Space Coast Drops ‘Expose the Truth’ Rate Markup Campaign
More than a month after launching a campaign aimed to educate consumers about rate markups at auto dealerships, Space Coast Credit Union confirmed Friday that it has scrapped the entire effort.
The $3 billion credit union in Melbourne, Fla., launched its “Expose the Truth” effort June 9 in several South Florida markets. The ads featured blindfolded members and the message, “only 21% know the truth, do you?”
Space Coast said Friday that it will not move forward with the campaign, which was scheduled to run until Aug. 31.
“The campaign is ending this week, and we sincerely regret if any of our valued dealer partners misunderstood our message,” the credit union wrote in a statement to CU Times on Friday. “We did not want to harm dealers. We have great respect and admiration for these local business people who have contributed to the growth of our communities, and we particularly appreciate the valuable service to our members.”
Instead, SCCU said it wanted to help members make informed decisions.
“The campaign was not about auto dealers or the people selling vehicles, though recent automotive media coverage has been misinterpreted that way,” the credit union said.
The ditched campaign came in the midst of criticism from the National Automobile Dealers Association, the trade group that represent 16,000 new and truck dealerships with about 32,000 domestic and international franchises.
“The SCCU campaign is nothing more than a rehash by another competitor of previously discredited arguments,” NADA wrote in a statement provided to CU Times by Charles Cyrill, public relations director at NADA.
Cyrill said the statement was made prior to SCCU’s confirmation that it was ending its campaign.
In one of SCCU’s Expose the Truth ads, two lines read, “Nation’s Largest Auto Lender Fined by National Government. Recently, Ally Bank, the nation’s largest auto lender, was ordered by the U.S. government to pay back $80 million to victims of rate markups. They were fined an additional $18 million in penalties.”
In December 2013, the Consumer Financial Protection Bureau and the Department of Justice ordered Ally Bank and Ally Financial Inc. to pay consumers “that were harmed by their discriminatory markup policy between April 2011 and December 2013,” the agencies said.
More than 235,000 African-American, Hispanic, and Asian and Pacific Islander borrowers were affected. Ally agreed to pay a settlement administrator to contact consumers who were due to receive compensation.
“Lenders use a part of that markup to compensate dealers for the valuable services they perform in arranging financing. Unfortunately, that creates incentives for dealers to charge higher interest rates and may be implemented in a way that results in illegal discrimination,” the CFPB and DOJ said.
Space Coast said while it does not engage in rate markups, it does pay dealers a flat rate for completed auto loan referrals.
“This fee does not change the interest rate the consumer pays for their loan,” the credit union said. “SCCU understands the need for dealers to be paid for their efforts in obtaining financing for their customers; SCCU simply cannot support the practice of rate markups. We have a responsibility to protect our membership through education.”
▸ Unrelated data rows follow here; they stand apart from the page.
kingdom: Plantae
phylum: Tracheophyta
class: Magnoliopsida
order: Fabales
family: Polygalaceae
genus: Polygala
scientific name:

The credit union, continued, “It was not our campaign’s intention to implicate dealers in any way. We are sensitive to the dealers’ predicament imposed by some banks’ lending policies which promote rate markups. Dealers want to sell cars and earn a living. This requires a trusted indirect lending partner who offers a strong program, that is easy to understand and simple to use and access. We believe dealers should be fairly compensated for their role in facilitating the loan but we disagree with the approach taken by other lenders.”
Meanwhile, NADA said, “Unlike the SCCU, the National Automobile Dealers Association encourages car buyers to compare auto financing rates at all sources – their bank, credit union or other lenders as well as their dealer.”
“Despite the fact that dealer-assisted financing is always optional, a large majority of consumers still choose to finance their vehicles through dealers. It is unfortunate to see this type of misguided advice being given to consumers,” NADA wrote.
The SCCU campaign leveraged social media elements, including a Facebook page, Twitter hashtag and a YouTube video. In the video, consumers’ reactions were compared to being taken advantage of in a sales transaction to how car buyers feel when they’re victims of a rate markup. Through education efforts, SCCU said it wanted to save members $30 million this year in rate markups.